WORK TO BE COMPLETED:
The lines to extract run from the start of the records through the line with "line-height: 24px;", both ends included; drop the pictures.

DATA FOR PROCESSING:
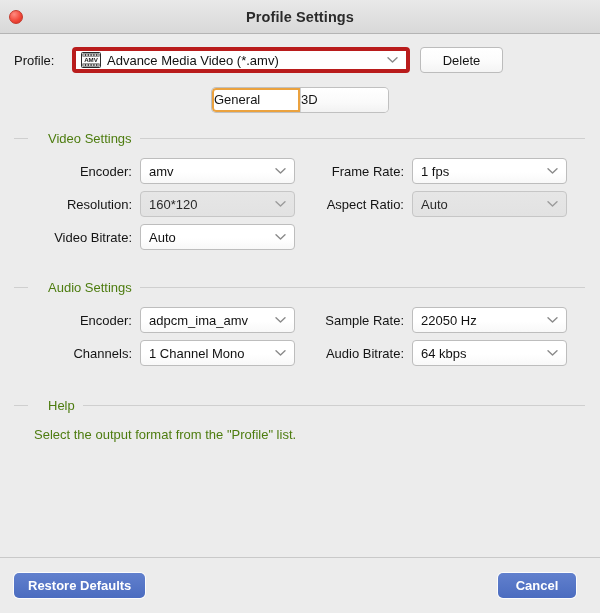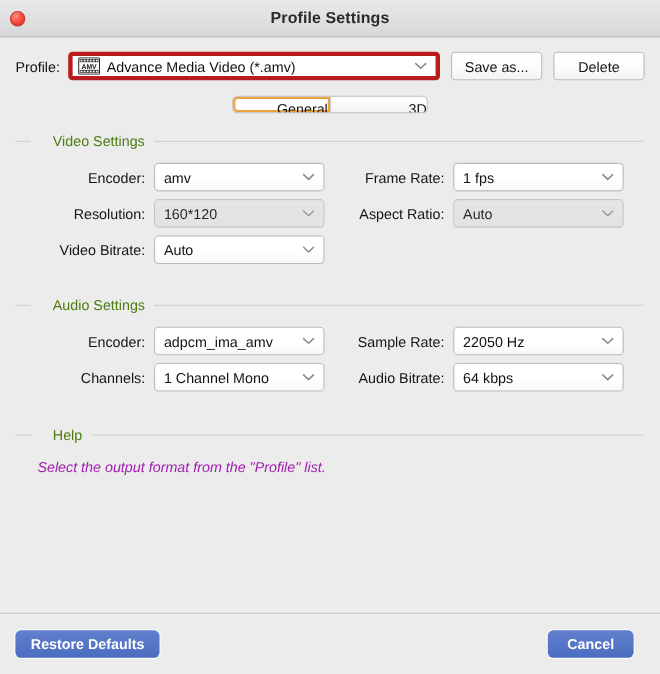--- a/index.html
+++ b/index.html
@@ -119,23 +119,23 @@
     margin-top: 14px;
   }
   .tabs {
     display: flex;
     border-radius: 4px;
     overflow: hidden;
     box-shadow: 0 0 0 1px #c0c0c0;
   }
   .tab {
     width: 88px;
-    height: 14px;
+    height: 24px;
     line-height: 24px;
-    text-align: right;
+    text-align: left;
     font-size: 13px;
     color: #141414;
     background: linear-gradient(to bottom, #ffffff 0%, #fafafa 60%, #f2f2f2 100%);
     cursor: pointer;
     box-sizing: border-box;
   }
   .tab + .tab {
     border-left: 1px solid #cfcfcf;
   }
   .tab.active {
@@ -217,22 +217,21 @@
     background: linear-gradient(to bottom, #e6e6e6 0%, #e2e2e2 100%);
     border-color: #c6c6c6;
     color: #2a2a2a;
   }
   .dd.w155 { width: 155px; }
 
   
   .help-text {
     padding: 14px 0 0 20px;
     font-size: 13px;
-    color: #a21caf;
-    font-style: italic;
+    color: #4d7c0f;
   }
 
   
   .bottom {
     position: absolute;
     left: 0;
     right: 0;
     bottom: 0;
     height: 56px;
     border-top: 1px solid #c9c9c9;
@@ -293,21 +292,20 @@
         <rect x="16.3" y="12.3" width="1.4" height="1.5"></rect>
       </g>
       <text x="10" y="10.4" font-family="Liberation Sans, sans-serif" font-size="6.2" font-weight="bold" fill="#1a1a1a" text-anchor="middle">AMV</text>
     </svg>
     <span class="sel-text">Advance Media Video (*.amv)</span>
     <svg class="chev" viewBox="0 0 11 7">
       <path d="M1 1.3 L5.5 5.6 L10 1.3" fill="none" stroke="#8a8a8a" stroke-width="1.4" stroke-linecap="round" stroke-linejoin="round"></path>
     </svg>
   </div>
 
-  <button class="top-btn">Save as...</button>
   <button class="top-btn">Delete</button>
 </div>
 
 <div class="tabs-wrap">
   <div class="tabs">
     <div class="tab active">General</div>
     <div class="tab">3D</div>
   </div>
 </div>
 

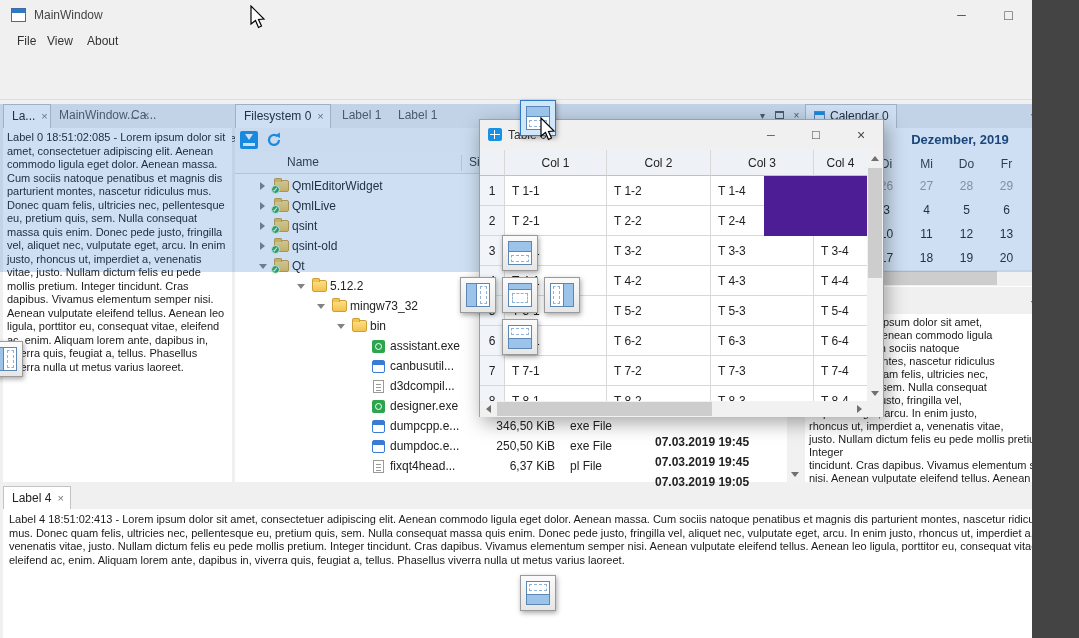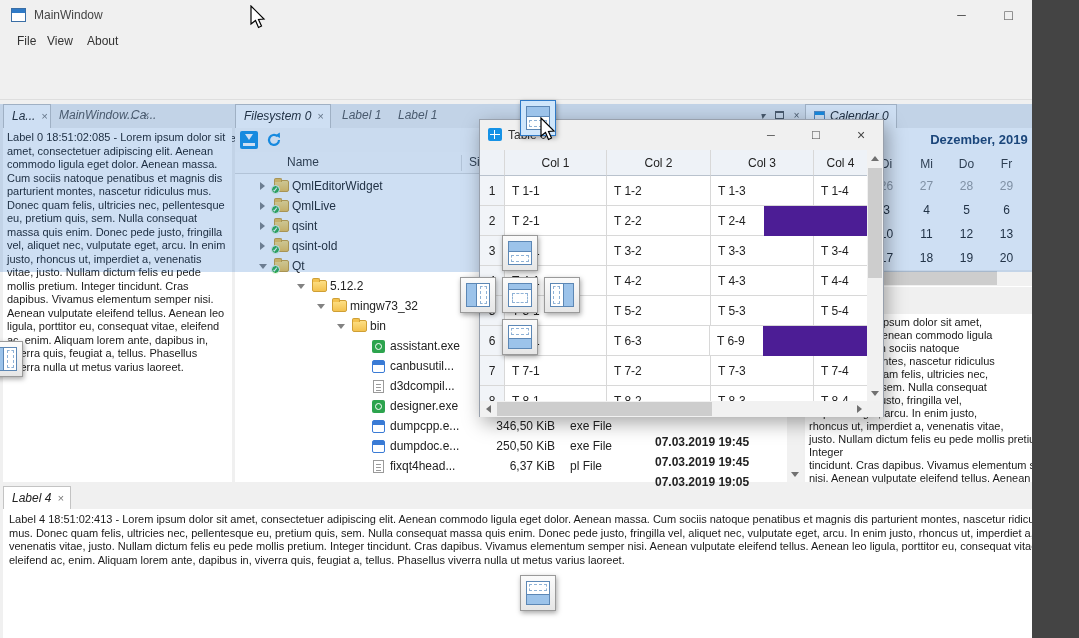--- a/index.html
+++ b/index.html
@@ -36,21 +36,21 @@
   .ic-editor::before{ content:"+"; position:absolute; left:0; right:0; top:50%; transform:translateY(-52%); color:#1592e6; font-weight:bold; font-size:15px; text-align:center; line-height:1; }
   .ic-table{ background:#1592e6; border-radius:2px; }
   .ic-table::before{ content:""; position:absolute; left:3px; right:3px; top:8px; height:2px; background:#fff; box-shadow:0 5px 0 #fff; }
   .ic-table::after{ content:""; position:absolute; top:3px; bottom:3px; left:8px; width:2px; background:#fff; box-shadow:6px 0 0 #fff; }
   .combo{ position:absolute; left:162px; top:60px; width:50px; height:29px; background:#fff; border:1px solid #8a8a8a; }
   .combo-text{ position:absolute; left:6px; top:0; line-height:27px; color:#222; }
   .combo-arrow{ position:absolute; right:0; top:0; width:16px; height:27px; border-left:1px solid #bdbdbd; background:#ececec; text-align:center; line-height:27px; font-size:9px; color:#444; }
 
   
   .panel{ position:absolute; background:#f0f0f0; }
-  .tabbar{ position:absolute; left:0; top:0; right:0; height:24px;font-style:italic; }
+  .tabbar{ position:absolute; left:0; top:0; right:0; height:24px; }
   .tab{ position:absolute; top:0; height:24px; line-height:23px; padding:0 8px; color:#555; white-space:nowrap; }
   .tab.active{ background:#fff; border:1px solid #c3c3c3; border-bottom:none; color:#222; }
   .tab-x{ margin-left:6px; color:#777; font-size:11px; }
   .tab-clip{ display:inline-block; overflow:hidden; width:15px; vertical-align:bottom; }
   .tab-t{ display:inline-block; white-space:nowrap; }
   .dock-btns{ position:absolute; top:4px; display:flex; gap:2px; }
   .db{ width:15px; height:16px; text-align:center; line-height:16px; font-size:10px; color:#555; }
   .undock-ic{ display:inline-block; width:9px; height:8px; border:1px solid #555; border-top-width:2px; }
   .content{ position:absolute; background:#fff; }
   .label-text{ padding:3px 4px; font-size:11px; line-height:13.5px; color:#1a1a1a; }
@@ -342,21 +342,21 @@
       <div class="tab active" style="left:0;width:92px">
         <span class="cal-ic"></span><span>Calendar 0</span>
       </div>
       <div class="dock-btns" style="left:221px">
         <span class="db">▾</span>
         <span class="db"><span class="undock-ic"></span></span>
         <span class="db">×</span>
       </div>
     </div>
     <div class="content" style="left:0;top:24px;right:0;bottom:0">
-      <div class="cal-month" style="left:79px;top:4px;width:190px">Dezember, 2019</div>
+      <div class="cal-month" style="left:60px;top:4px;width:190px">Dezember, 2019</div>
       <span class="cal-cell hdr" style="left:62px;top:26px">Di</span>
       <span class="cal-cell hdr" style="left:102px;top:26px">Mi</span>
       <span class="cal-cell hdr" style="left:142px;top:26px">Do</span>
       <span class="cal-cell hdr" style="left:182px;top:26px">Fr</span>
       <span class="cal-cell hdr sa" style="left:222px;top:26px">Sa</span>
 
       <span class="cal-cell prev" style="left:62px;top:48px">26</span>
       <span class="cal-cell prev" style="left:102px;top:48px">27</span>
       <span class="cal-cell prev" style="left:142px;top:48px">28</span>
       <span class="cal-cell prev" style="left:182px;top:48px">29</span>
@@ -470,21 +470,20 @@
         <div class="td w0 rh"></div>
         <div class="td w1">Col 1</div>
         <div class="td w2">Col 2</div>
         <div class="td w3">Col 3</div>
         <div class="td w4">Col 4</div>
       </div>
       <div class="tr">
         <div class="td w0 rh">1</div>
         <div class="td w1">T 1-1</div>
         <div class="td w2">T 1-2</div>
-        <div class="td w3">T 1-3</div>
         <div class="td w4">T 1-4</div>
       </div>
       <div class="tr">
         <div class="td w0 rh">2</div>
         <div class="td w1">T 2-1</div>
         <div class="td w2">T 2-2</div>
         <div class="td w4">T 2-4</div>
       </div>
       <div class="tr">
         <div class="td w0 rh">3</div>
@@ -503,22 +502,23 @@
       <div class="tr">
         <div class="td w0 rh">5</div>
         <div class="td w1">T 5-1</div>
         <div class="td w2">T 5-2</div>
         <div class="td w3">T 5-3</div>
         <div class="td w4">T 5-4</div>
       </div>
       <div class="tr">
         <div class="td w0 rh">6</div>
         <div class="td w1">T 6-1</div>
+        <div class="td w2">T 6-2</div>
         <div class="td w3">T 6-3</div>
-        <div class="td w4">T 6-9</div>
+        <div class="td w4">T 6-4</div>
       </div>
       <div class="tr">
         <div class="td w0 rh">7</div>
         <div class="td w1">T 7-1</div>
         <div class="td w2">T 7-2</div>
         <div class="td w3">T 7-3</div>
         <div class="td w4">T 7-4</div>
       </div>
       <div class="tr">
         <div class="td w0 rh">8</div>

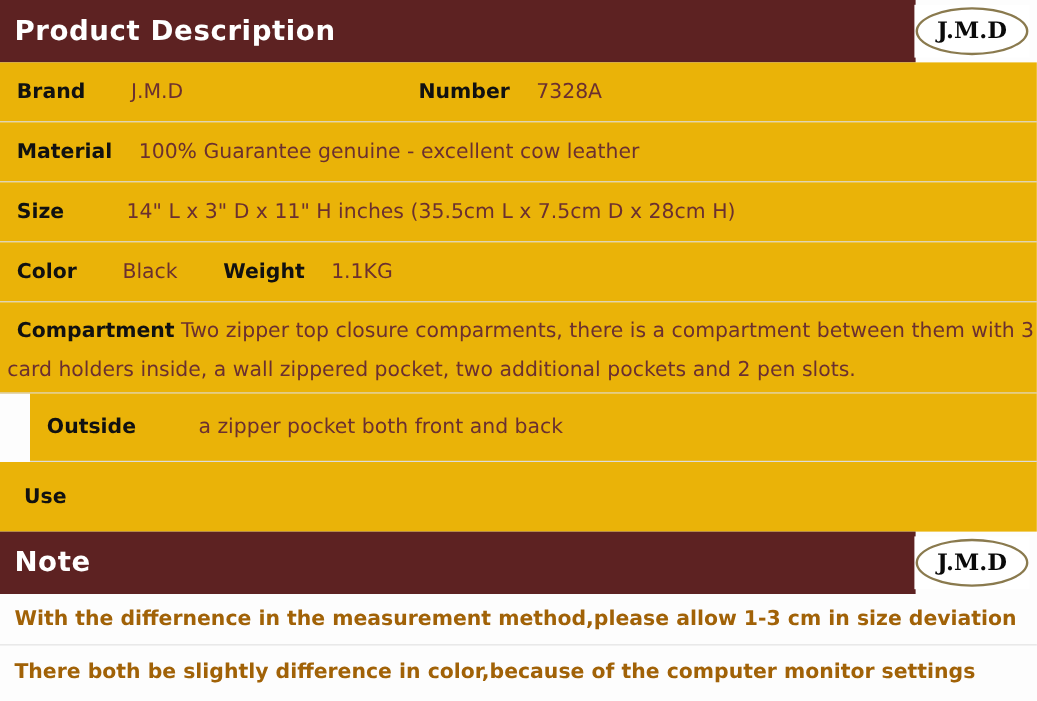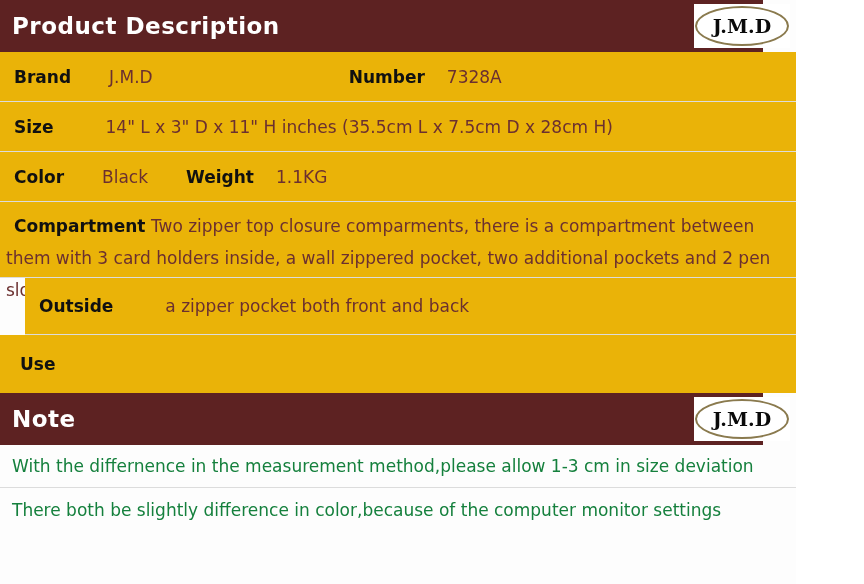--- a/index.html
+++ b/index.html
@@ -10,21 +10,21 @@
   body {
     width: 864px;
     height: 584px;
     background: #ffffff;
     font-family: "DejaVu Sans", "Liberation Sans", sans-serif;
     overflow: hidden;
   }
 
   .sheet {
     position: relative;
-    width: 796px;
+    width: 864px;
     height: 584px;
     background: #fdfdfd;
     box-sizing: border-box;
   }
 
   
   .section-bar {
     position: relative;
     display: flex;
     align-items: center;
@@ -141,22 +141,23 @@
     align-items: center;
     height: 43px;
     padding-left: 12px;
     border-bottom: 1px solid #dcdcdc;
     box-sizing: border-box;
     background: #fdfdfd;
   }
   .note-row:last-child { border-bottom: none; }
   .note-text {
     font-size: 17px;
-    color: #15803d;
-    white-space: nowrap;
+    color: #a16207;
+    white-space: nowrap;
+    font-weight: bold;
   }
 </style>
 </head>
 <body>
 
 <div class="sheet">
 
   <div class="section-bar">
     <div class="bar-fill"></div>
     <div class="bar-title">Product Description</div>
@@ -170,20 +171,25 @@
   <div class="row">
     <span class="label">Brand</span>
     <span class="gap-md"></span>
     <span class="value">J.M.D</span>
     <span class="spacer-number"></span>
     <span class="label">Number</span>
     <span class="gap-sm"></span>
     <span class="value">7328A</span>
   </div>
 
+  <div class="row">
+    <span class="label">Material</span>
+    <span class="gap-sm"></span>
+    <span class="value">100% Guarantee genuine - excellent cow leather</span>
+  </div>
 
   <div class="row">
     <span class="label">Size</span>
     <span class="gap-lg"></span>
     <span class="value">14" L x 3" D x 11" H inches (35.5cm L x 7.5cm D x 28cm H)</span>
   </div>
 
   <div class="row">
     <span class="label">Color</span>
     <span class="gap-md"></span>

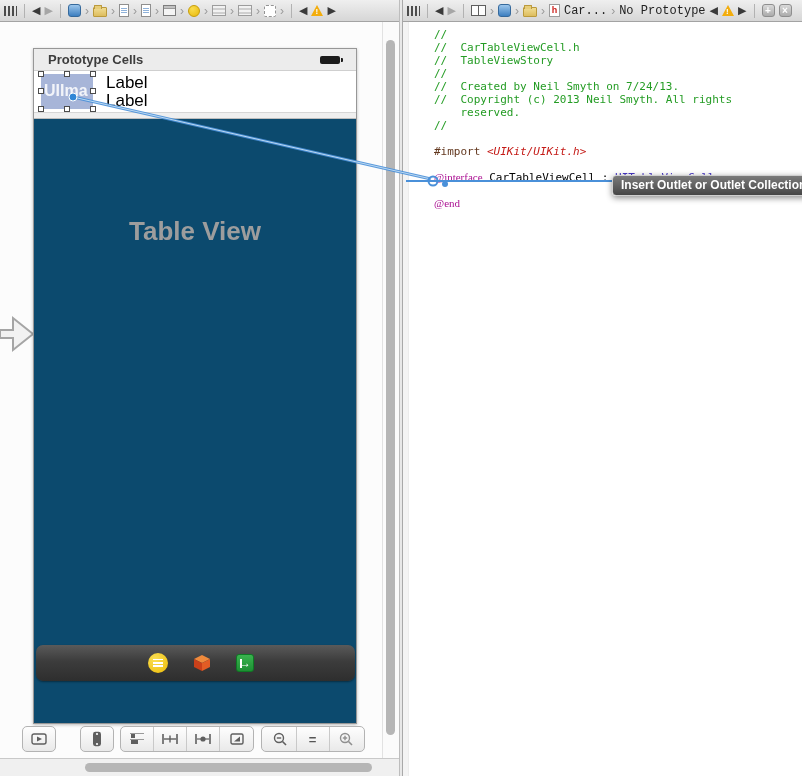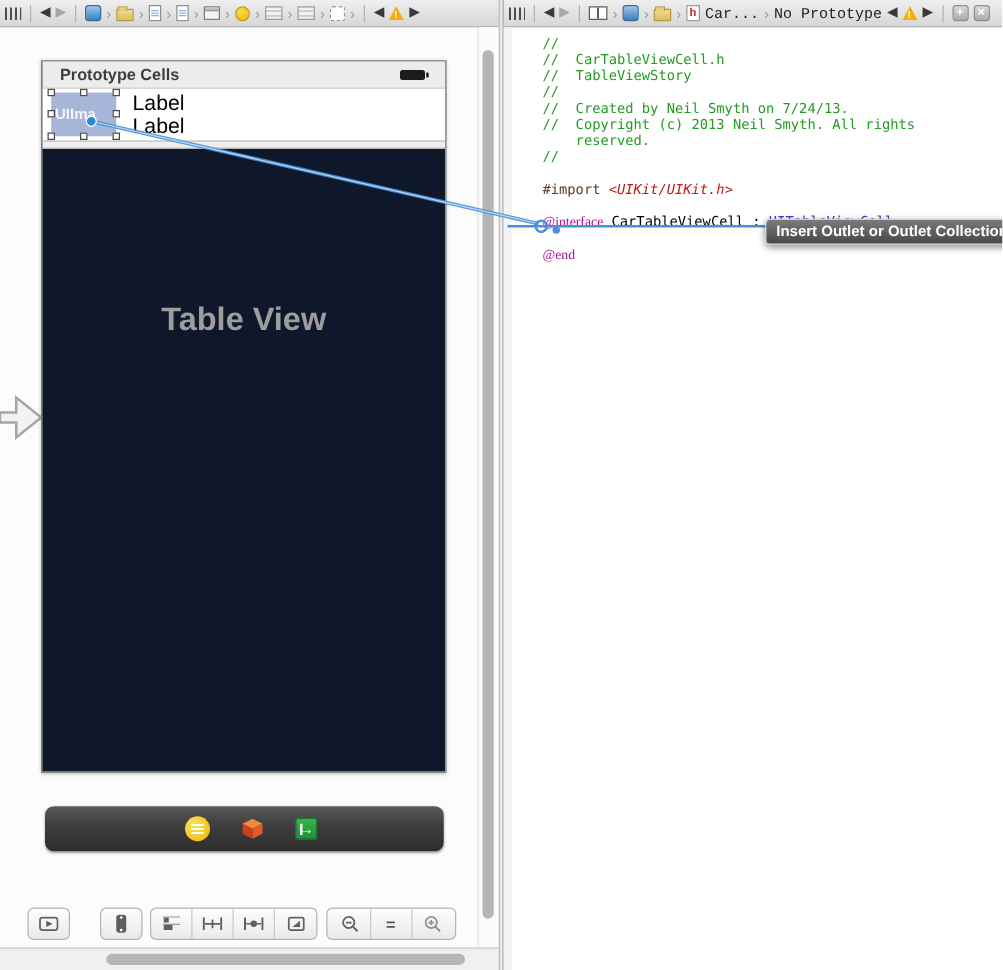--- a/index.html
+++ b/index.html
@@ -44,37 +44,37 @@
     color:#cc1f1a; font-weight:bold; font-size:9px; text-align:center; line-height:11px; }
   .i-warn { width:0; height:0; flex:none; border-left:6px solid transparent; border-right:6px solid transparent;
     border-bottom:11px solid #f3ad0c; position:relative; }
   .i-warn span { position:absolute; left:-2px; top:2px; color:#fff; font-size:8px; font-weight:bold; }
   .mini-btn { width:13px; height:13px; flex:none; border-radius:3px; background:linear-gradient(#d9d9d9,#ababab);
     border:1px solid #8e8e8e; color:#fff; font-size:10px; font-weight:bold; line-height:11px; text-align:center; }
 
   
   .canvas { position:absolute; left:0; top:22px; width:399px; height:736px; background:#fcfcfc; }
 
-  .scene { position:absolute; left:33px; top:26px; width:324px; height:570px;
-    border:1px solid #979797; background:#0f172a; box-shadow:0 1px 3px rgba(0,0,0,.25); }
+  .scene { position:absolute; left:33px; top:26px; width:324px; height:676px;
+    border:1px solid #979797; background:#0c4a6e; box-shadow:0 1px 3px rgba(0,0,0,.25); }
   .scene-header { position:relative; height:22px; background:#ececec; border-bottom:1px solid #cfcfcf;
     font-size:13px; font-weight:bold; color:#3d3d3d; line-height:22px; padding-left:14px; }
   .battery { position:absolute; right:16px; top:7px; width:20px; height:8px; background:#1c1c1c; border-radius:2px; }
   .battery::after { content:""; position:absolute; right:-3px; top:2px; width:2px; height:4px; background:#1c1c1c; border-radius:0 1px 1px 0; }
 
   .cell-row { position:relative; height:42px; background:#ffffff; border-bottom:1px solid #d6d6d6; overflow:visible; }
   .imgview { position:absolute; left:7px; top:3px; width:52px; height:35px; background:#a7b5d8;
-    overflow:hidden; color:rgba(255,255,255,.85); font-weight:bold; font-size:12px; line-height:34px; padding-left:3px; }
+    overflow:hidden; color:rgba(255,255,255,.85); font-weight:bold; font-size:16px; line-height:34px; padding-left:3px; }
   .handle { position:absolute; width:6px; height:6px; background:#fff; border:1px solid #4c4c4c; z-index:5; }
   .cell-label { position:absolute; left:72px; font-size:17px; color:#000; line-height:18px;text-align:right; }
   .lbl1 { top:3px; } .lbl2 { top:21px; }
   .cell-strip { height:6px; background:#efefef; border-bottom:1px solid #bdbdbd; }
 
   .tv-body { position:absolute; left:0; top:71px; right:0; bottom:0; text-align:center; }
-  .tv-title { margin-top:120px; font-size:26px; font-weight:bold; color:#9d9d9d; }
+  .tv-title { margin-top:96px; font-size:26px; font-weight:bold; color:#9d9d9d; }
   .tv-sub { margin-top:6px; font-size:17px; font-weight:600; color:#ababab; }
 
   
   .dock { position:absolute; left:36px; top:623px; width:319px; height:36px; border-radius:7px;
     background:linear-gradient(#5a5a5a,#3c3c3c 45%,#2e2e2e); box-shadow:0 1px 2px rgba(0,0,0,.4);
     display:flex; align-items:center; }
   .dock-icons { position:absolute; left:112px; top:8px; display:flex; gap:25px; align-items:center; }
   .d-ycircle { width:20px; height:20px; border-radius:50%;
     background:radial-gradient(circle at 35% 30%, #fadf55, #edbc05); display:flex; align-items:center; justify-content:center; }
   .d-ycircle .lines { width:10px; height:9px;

TASK RESPONSE:
--- a/index.html
+++ b/index.html
@@ -119,23 +119,23 @@
     margin-top: 14px;
   }
   .tabs {
     display: flex;
     border-radius: 4px;
     overflow: hidden;
     box-shadow: 0 0 0 1px #c0c0c0;
   }
   .tab {
     width: 88px;
-    height: 14px;
+    height: 24px;
     line-height: 24px;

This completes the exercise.